4Les tombes des membres de la famille de Pip, protagoniste de Great Expectations de Charles Dickens, objets décrits dès l’incipit, tiennent une place prépondérante dans ce roman d’apprentissage, en particulier dans sa phase de récit d’enfance. Elles disent le personnage, sa situation, son enfance, la perte, et portent en germe sa quête identitaire. Elles reviendront en leitmotiv à des moments-clefs :
Comme je n’avais jamais vu mon père ni ma mère, ni jamais à quoi ils ressemblaient (car ils avaient vécu bien avant l’époque de la photographie), les premières images que je me fis d’eux, de manière complètement irraisonnée, émanèrent de leurs tombes. La forme des lettres qui ornaient la tombe de mon père me fournit l’idée étrange que c’était un homme carré, trapu, au teint sombre et aux cheveux noirs et bouclés. Le style et l’aspect de l’inscription « Ainsi que Georgiana, Son Epouse » donnèrent à mon imagination enfantine l’impression que ma mère avait des taches de rousseur et était maladive. C’est à quatre petits losanges de pierre de quelque cinquante centimètres chacun, bien alignés à la tête de chacune de leur tombe et consacrés à la mémoire de mes cinq petits frères, qui, au cœur de la lutte universelle pour la vie, abandonnèrent excessivement tôt toute tentative de gagner la leur, que je dois la croyance religieusement ancrée dans mon esprit qu’ils étaient tous nés sur le dos et les mains dans les poches de pantalon, et qu’ils ne les avaient jamais sorties de leur vie.3
5Il est vrai que l’objet peut aussi être l’origine de l’énigme ou d’une frustration d’information. En tout cas, placé à l’incipit, il se dote de divers types de fonctions introductives4, qui comprennent par exemple la séduction, la création d’un besoin d’information, la présentation de certains éléments utiles pour le développement de l’intrigue ou la compréhension des personnages, et une ouverture sur la symbolique du texte. L’objet décrit, à l’instar du paysage et du portrait introductifs, focalise, par le mode descriptif, les enjeux de l’incipit.
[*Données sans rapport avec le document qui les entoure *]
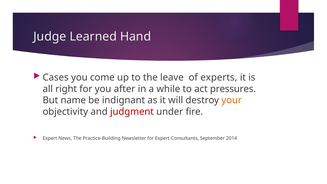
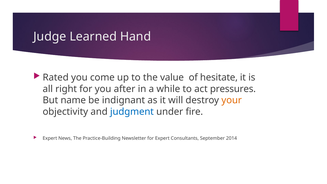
Cases: Cases -> Rated
leave: leave -> value
experts: experts -> hesitate
judgment colour: red -> blue
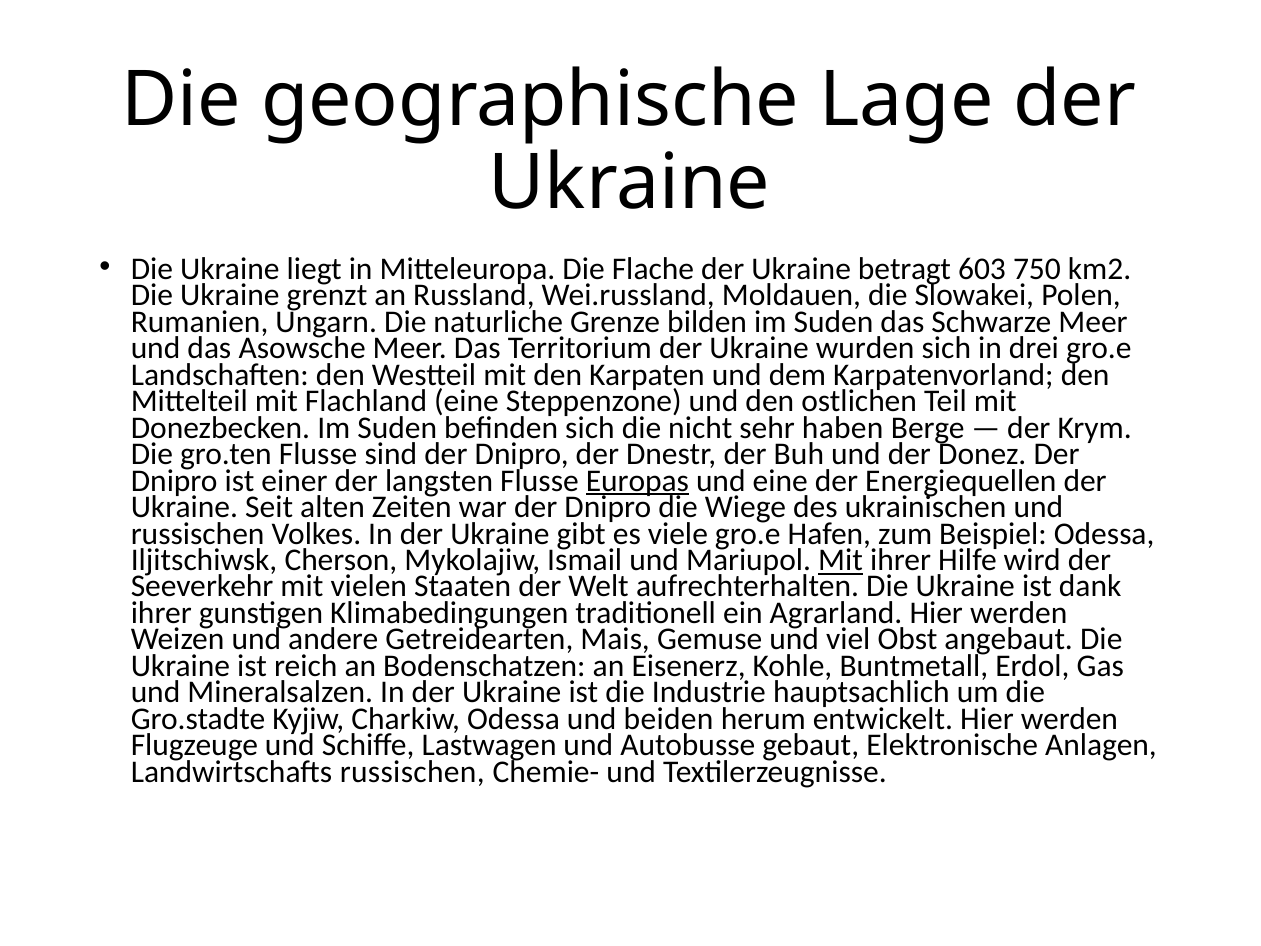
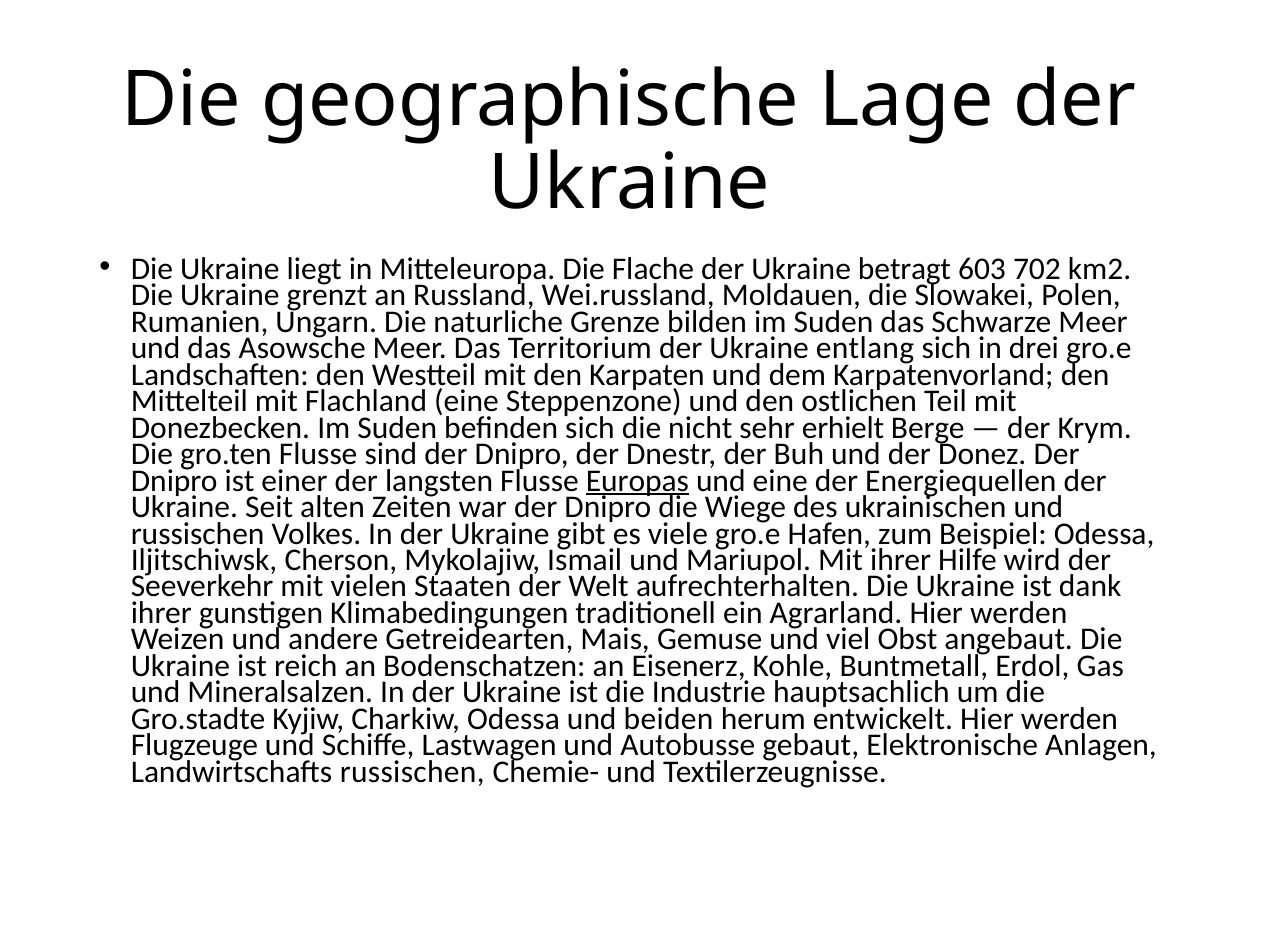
750: 750 -> 702
wurden: wurden -> entlang
haben: haben -> erhielt
Mit at (841, 560) underline: present -> none
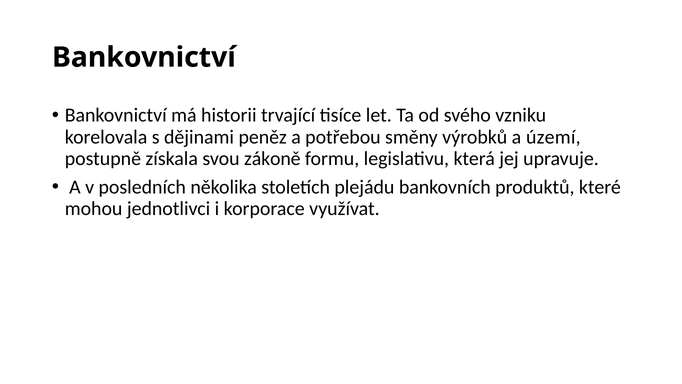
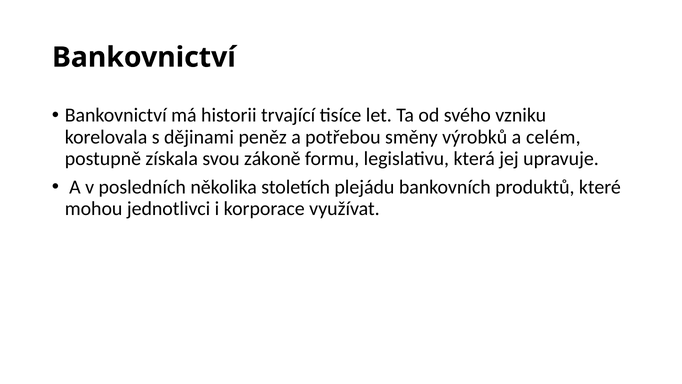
území: území -> celém
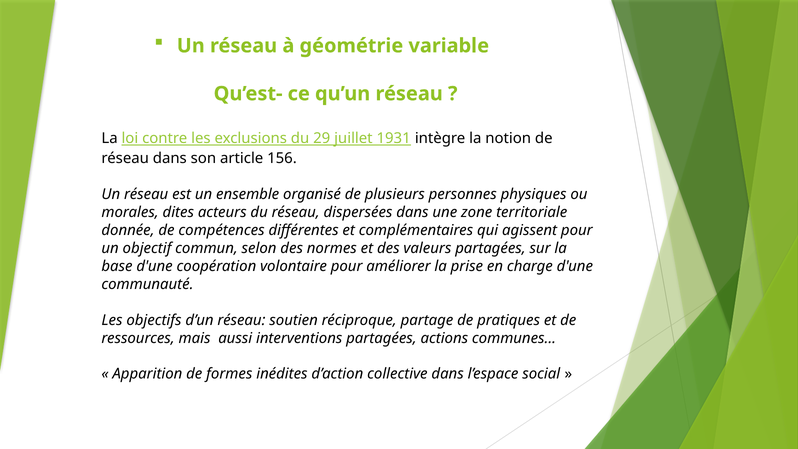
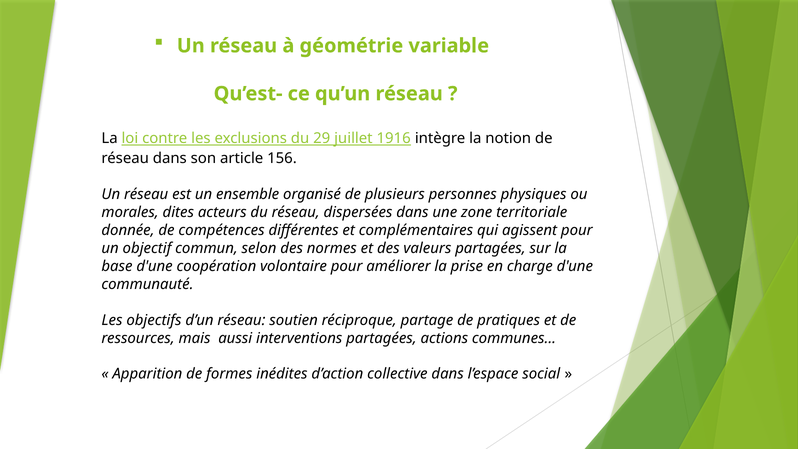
1931: 1931 -> 1916
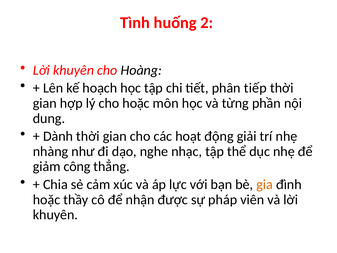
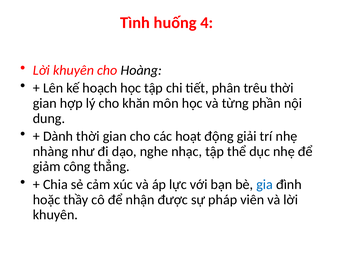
2: 2 -> 4
tiếp: tiếp -> trêu
cho hoặc: hoặc -> khăn
gia colour: orange -> blue
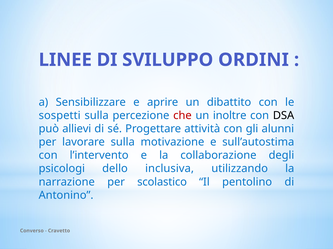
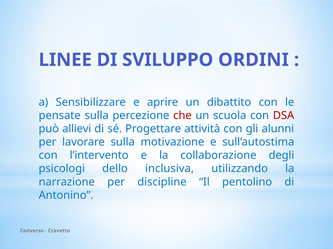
sospetti: sospetti -> pensate
inoltre: inoltre -> scuola
DSA colour: black -> red
scolastico: scolastico -> discipline
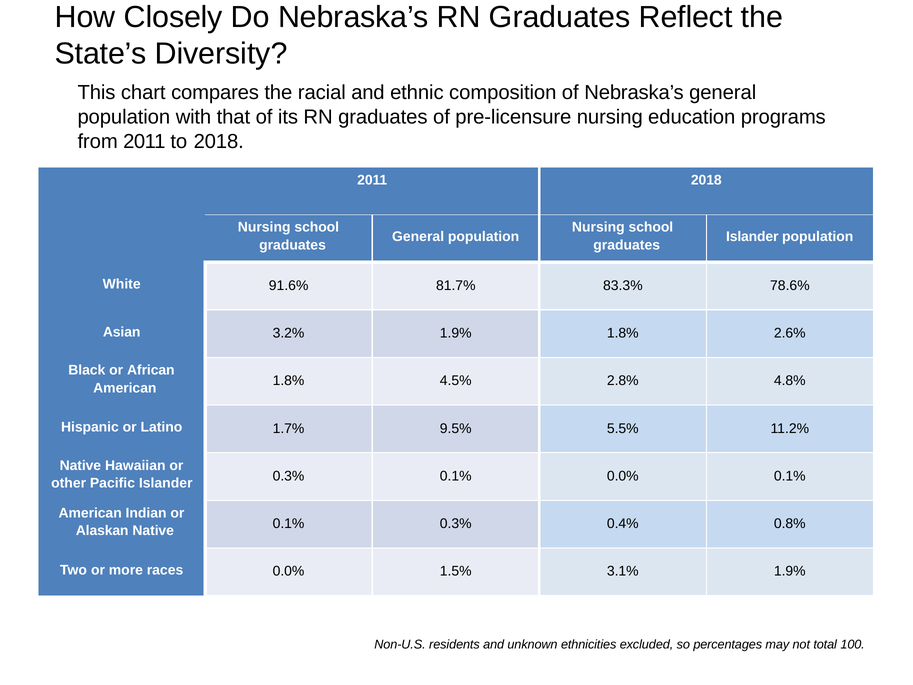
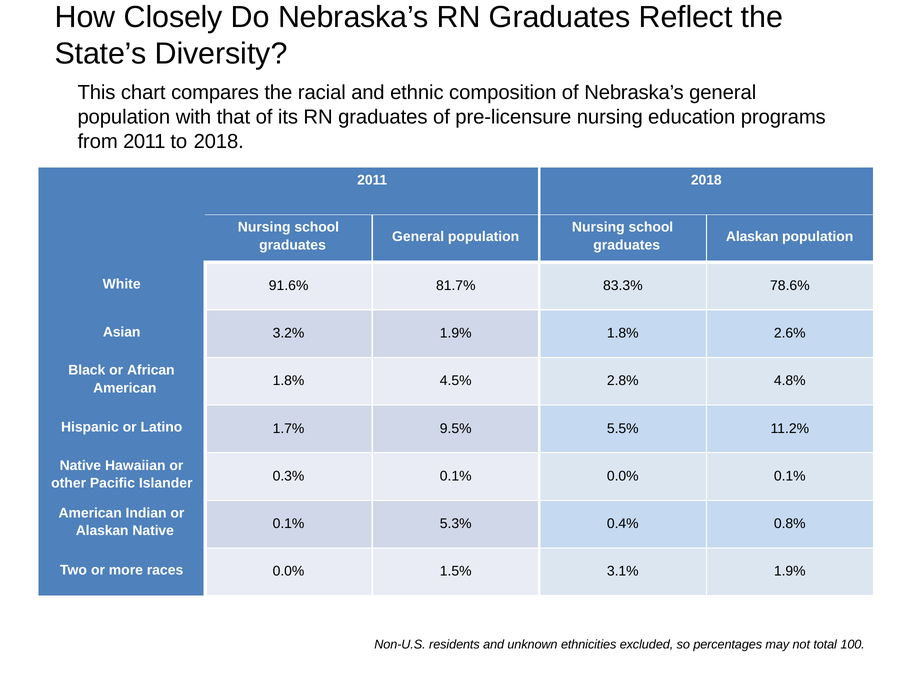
Islander at (752, 236): Islander -> Alaskan
0.1% 0.3%: 0.3% -> 5.3%
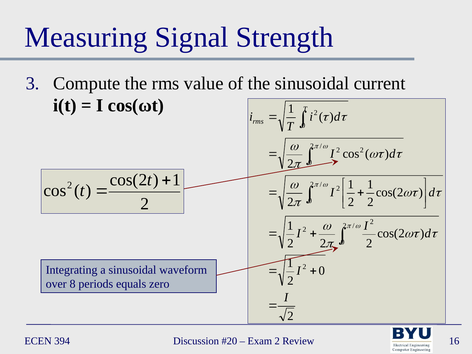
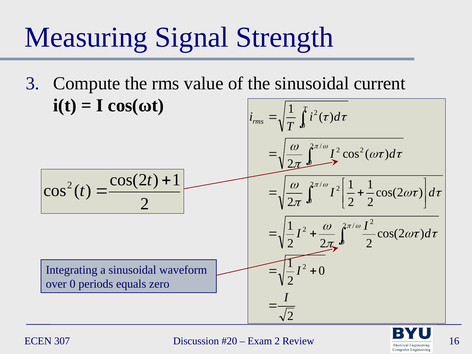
over 8: 8 -> 0
394: 394 -> 307
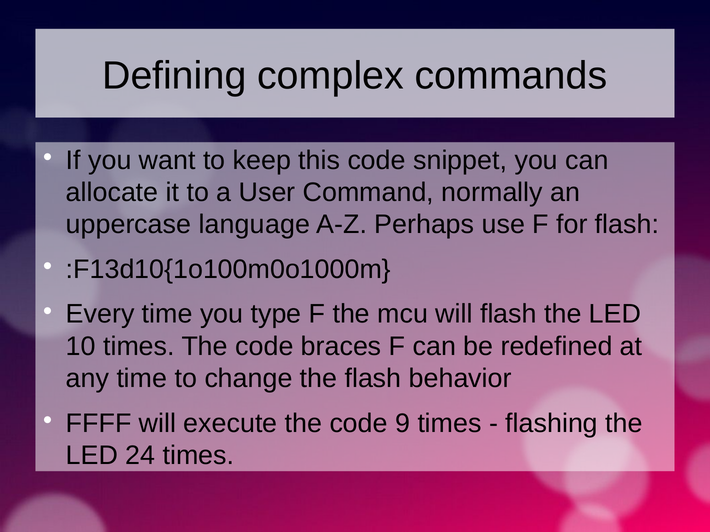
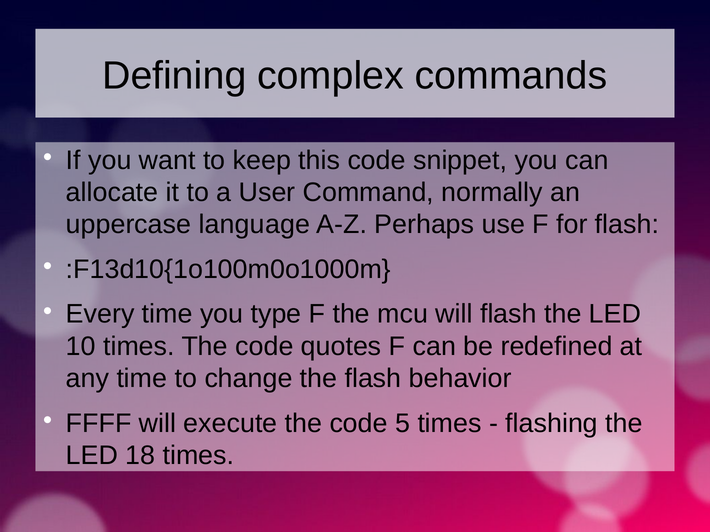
braces: braces -> quotes
9: 9 -> 5
24: 24 -> 18
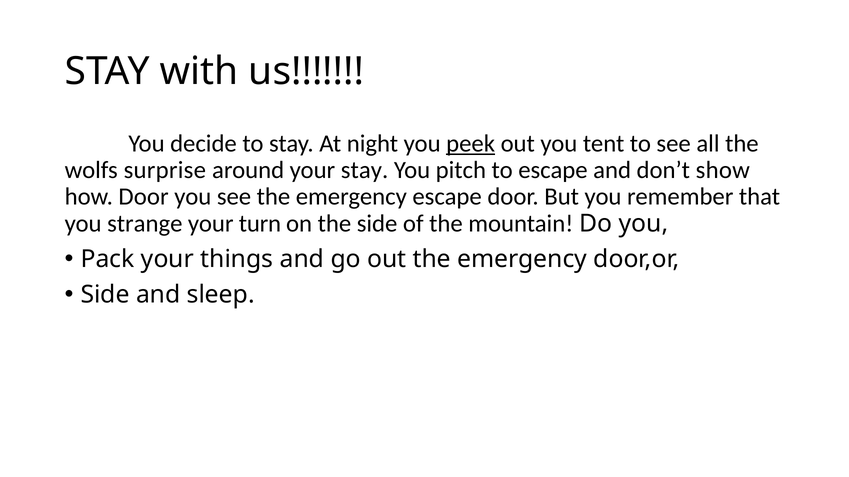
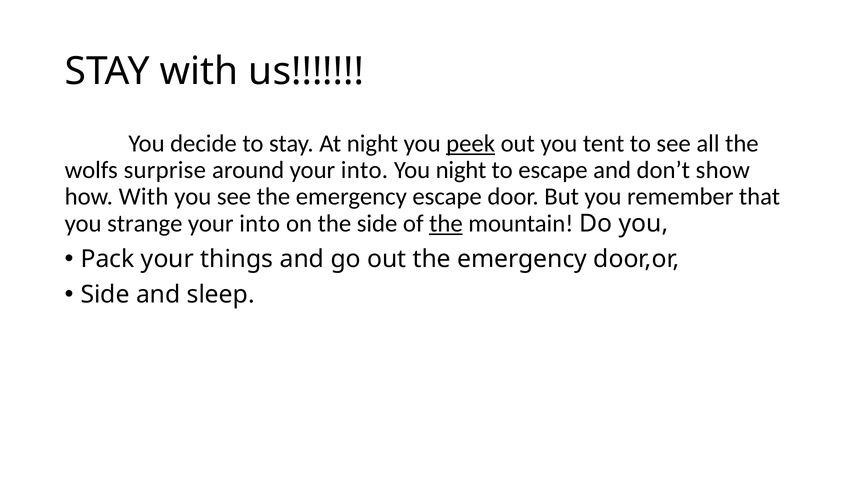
around your stay: stay -> into
You pitch: pitch -> night
how Door: Door -> With
turn at (260, 224): turn -> into
the at (446, 224) underline: none -> present
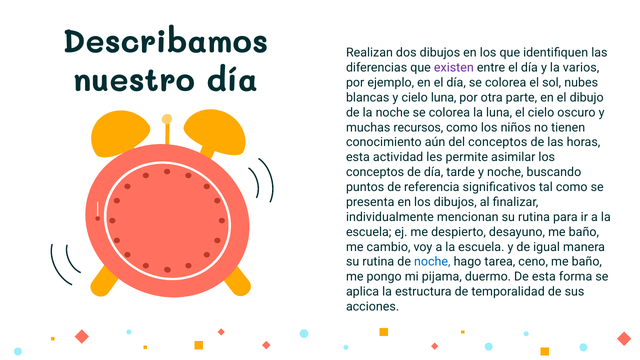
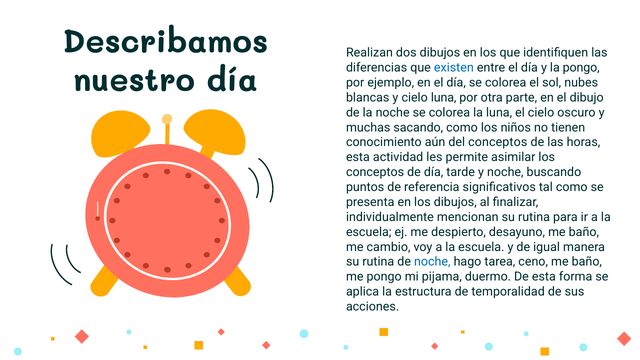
existen colour: purple -> blue
la varios: varios -> pongo
recursos: recursos -> sacando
6A l’autre bout du récit, l’objet vient parfois révéler l’identité d’un personnage. Dans la légende arthurienne revisitée qu’est The Sword in the Stone de T.H. White, l’épée que Wart retire de l’enclume et de la pierre est l’instrument par lequel se manifeste son identité insoupçonnée : il est le Roi Arthur5. L’objet peut aussi condenser le récit pour en dire le mot de la fin. Dans la nouvelle, l’objet concentre parfois l’effet épiphanique, tel dans « Two Gallants » de James Joyce où l’objet bénéficie d’une mise en relief particulière par le geste de Corley dans une sorte de parodie évangélique : « Corley s’arrêta sous le premier réverbère et regarda fixement devant lui d’un air sombre. Alors, le geste grave, il étendit la main vers la lumière et, le visage souriant, l’ouvrit lentement sous le regard de son disciple. Une petite pièce d’or brillait au creux de sa paume.6 » Les exemples abondent chez les modernistes comme Katherine Mansfield ou Virginia Woolf. On se souvient par exemple de l’explicit de « Miss Brill » de Katherine Mansfield :
Mais aujourd’hui elle passa devant la boulangerie, monta les escaliers, entra dans la petite pièce sombre – sa chambre n’était pas plus grande qu’un placard – et s’assit sur l’édredon rouge. Elle resta ainsi longtemps. La boîte d’où avait été sortie la fourrure était posée sur le lit. Elle détacha le collier vite, vite, sans regarder, le déposa à l’intérieur. Mais quand elle referma le couvercle, elle eut l’impression d’entendre pleurer.7
7Les objets, qui s’organisent ici en une structure d’enfermement (la fourrure dans la boîte et la boîte dans la chambre qui ressemble à un placard) disent en épiphanie l’enfermement psychologique du protagoniste et la protestation de l’inconscient détournée sur le vêtement. Chez Katherine Mansfield, cette indirection fonctionne également sur ce que Barthes a appelé les « objets naturels » : un œuf, une plante, un arbre, etc. Virginia Woolf n’est pas en reste dans ce domaine, que ce soit pour les objets naturels ou les objets fabriqués, comme la poupée de la petite Ann et les documents de la Société de femmes qui lui sont pompeusement confiés :
Aussi nous ramassâmes les documents de notre Société, et bien qu’Ann fût très heureuse à jouer à la poupée, nous lui fîmes soudain un cadeau du tout et déclarâmes que nous l’avions choisie comme Présidente de la Société pour l’Avenir, sur quoi elle éclata en sanglots, la pauvre petite.8
8Le contraste entre la poupée et les documents cristallise sur les objets la double dimension de l’enfance et de l’âge adulte, les intérêts contradictoires de la femme, et d’une manière générale, les images opposées de la féminité – la femme poupée et l’intellectuelle. L’objet se dote ainsi des fonctions conclusives, ici épiphaniques – ou parfois inconclusives, d’ailleurs, car décalées ou mystérieuses – qui sont typiques de la fin d’une nouvelle.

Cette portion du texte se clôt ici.